Telematics: A Market In Need Of Sensible Value Proposition

June 16, 2003
For any new market to grow, it's going to take a value proposition that makes sense, is easy to communicate, and at a cost point where the underlying business model works. When OnStar entered the market in 1996, we built our business model...

For any new market to grow, it's going to take a value proposition that makes sense, is easy to communicate, and at a cost point where the underlying business model works.

When OnStar entered the market in 1996, we built our business model around a very broad consumer proposition encompassing safety, security, and peace of mind and embarked on a strategy of continuously improving quality and dramatically lowering costs. We've stayed on that path for nearly seven years and have seen our subscriber base grow to well over 2 million while watching industry hype and a number of competitive entrants come and go.

Since our inception, we've launched five generations of hardware, each with improved performance, better user interface, and lower costs. Managing that within the rigorous constraints of a new vehicle development process has required a tremendous team effort with our partners and has been a key ingredient for success.

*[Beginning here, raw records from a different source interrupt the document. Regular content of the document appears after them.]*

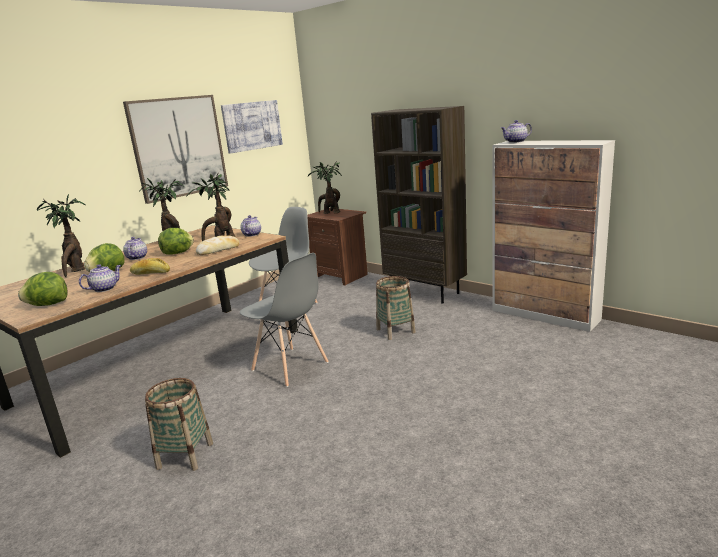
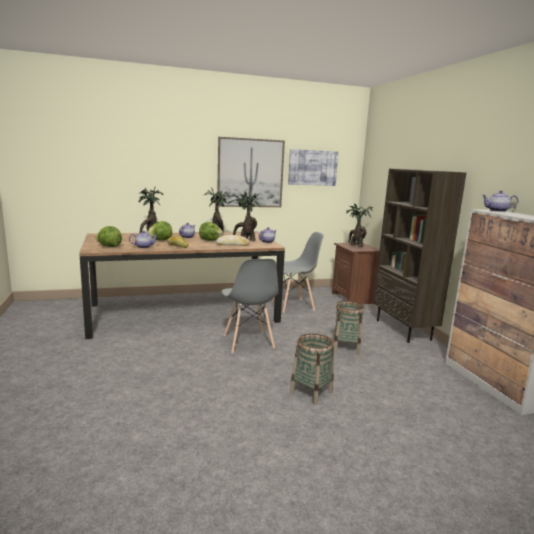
camera: 30 degrees right, 5 degrees down
basket [145,378,213,471] -> basket moved to [290,333,334,405]

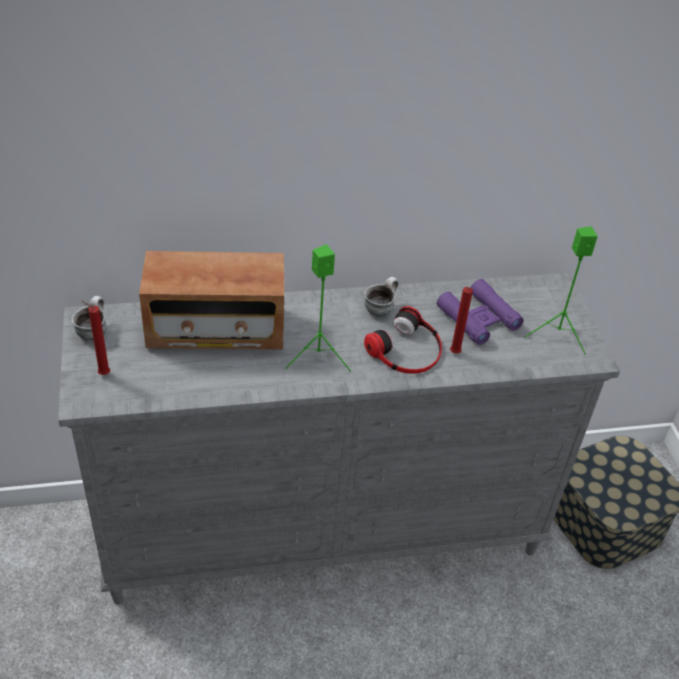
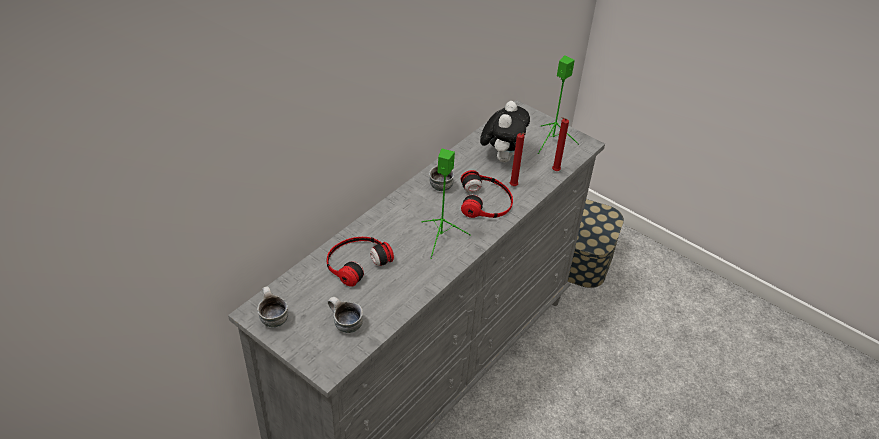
camera: 40 degrees left, 0 degrees up
red candle [81,301,110,375] -> red candle moved to [552,117,569,171]
radio [139,251,284,349] -> headphones [327,237,394,287]
purple binoculars [437,279,524,345] -> plush toy [480,101,530,162]
none -> mug [328,297,363,333]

OnStar has looked at applications as wide ranging as buses, police cars, delivery vehicles, motorcycles, and pleasure boats. These markets, like most, are driven by the cost to launch the service and the ability to track assets or support information going to drivers at a level that makes economic sense for customers. Here, it's important not to confuse what's possible technically with what makes sense economically. Our main focus has and will continue to be on what we see as the overwhelmingly largest opportunity—the retail consumer market. We're presently applying OnStar at the rate of 5000 vehicles a day, and that continues to grow.

The early notion that OnStar-like services would only attract luxury car buyers has turned out to be a myth. It's really a mistake to say that our services are uniquely more attractive to someone who buys a $40,000 or $60,000 vehicle rather than someone who pays $15,000 to $20,000 for a car. Our research and experience confirms that services like OnStar are just as attractive to people buying small cars, mid-size SUVs, mid-size cars, and minivans as it is to those buying very high-end SUVs or very high-end luxury cars, and we're proving that across the U.S. and Canada with millions of interactions every year.